I am creating a new scrapy spider and everything is going pretty good, although I have a problem with one of the websites, where response.xpath is returning objects in the list which doesn't exist in html code:

{"pdf_name": ["\n\t\t\t\t\t\t\t\t\t", "ZZZZZZ", "\n\t\t\t\t\t\t\t\t\t", "PDF", "\n\t\t\t\t\t\t\t\t"],
{"pdf_name": ["\n\t\t\t\t\t\t\t\t\t\t", "YYYYYY", "\n\t\t\t\t\t\t\t\t\t\t", "XXXXXX"]}

As you can see below, these "empty" objects (\t and \n) are not included in HTML tags. If I understand correctly, xpath is including whitespaces before tags:

<div class="inner d-i-b va-t" role="group">
                        <a class="link-to" href="A.pdf" target="_blank">
                                    <i class="offscreen">ZZZZZZ</i>
                                    <span>PDF</span>
                                </a>

                                <div class="text-box">
                                    <a href="A.pdf">
                                        <i class="offscreen">YYYYYY</i>
                                        <p>XXXXXX</p></a>
                                </div>
                            </div>

I know that I can strip() strings and remove white spaces, although it would only mitigate the issue, not remove the main problem, which is including white spaces in results.

Why is it happening? How to limit XPath results only to tags (I thought previously that it is done by default)?

Spider code - parse function (pdf_name is causing problems)

def parse(self, response):

    # Select all links to pdfs
    for pdf in response.xpath('//a[contains(@href, ".pdf")]'):
        item = PdfItem()

        # Create a list of text fields for links to PDFs and their descendants
        item['pdf_name'] = pdf.xpath('descendant::text()').extract()

        yield item
Starid
  • 31
  • 6
  • Since the op is in JSON format you are seeing that \t and \n. If you load them into DB you will have the necessary white space. – backtrack Sep 19 '16 at 09:23
  • Thanks @Backtrack for info. The thing is that I don't want to have whitespaces nor \t and \n - it simply shouldn't be included in results. I am looking for text in tags, not formatting outside of them.

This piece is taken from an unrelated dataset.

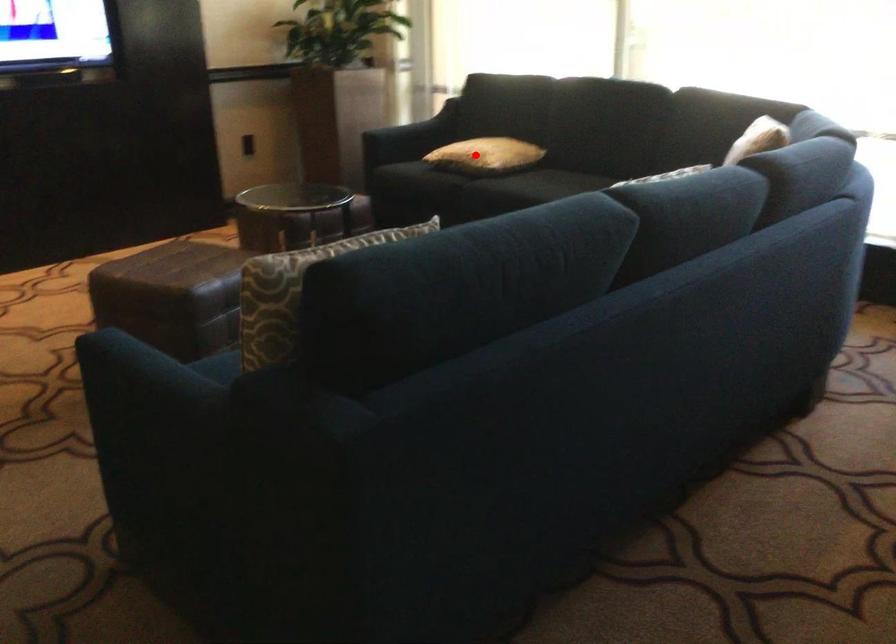
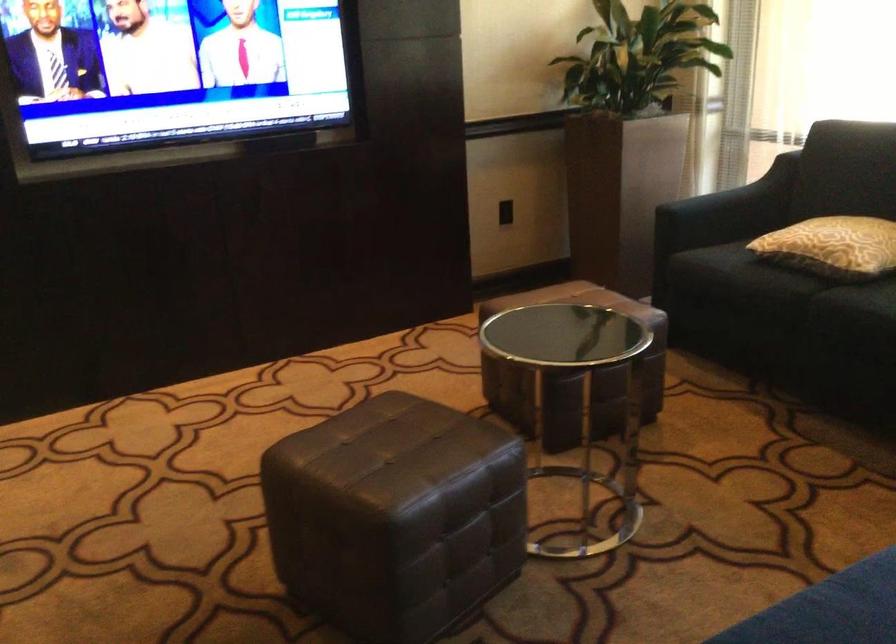
Question: A red point is marked in image1. In image2, is the corresponding 3D point closer to the camera or farther? Reply with the corresponding letter.

Choices:
 (A) The corresponding 3D point is closer.
 (B) The corresponding 3D point is farther.

Answer: (A)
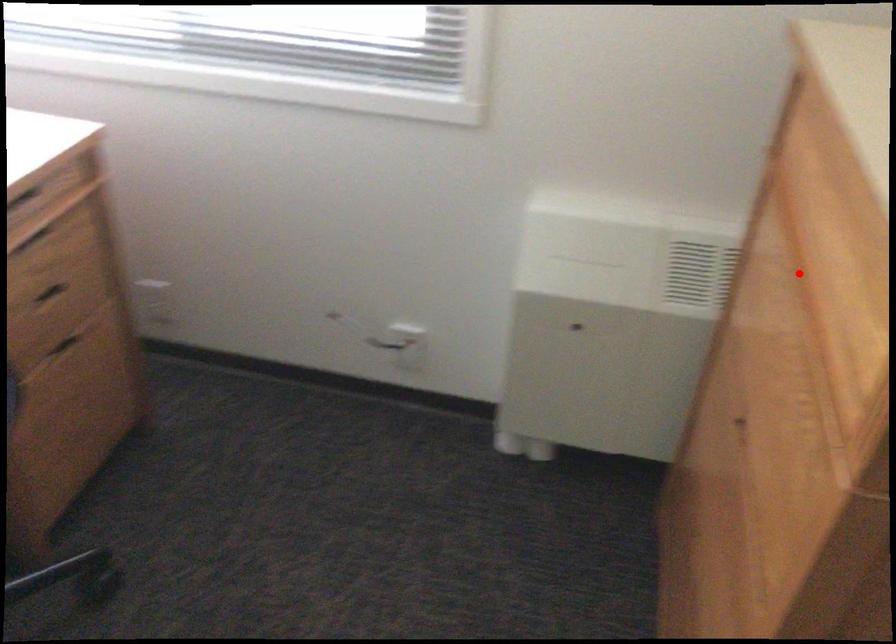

Any ideas how to improve this? – Starid Sep 19 '16 at 09:25
  • here is a example :http://stackoverflow.com/questions/5992177/what-is-the-difference-between-normalize-space-and-normalize-spacetext – backtrack Sep 19 '16 at 09:28

1 Answers1

2

Whitespace is part of the document. Just because you think it is unimportant does not make it go away.

A text node is a text node, whether it consists of ' ' (the space character) or any other character makes no difference at all.

You can normalize the whitespace with the normalize-space() XPath function:

def parse(self, response):
    for pdf_link in response.xpath('//a[contains(@href, ".pdf")]'):
        item = PdfItem()
        item['pdf_name'] = pdf_link.xpath('normalize-space(.)').extract()
        yield item

First, normalize-space() converts its argument to string, which is done by concatenating all descendant text nodes. Then it trims leading and trailing spaces and collapses any consecutive whitespace (including line breaks) into a single space. Something like this '\n bla \n\n bla ' would become 'bla bla'.

Tomalak
  • 332,285
  • 67
  • 532
  • 628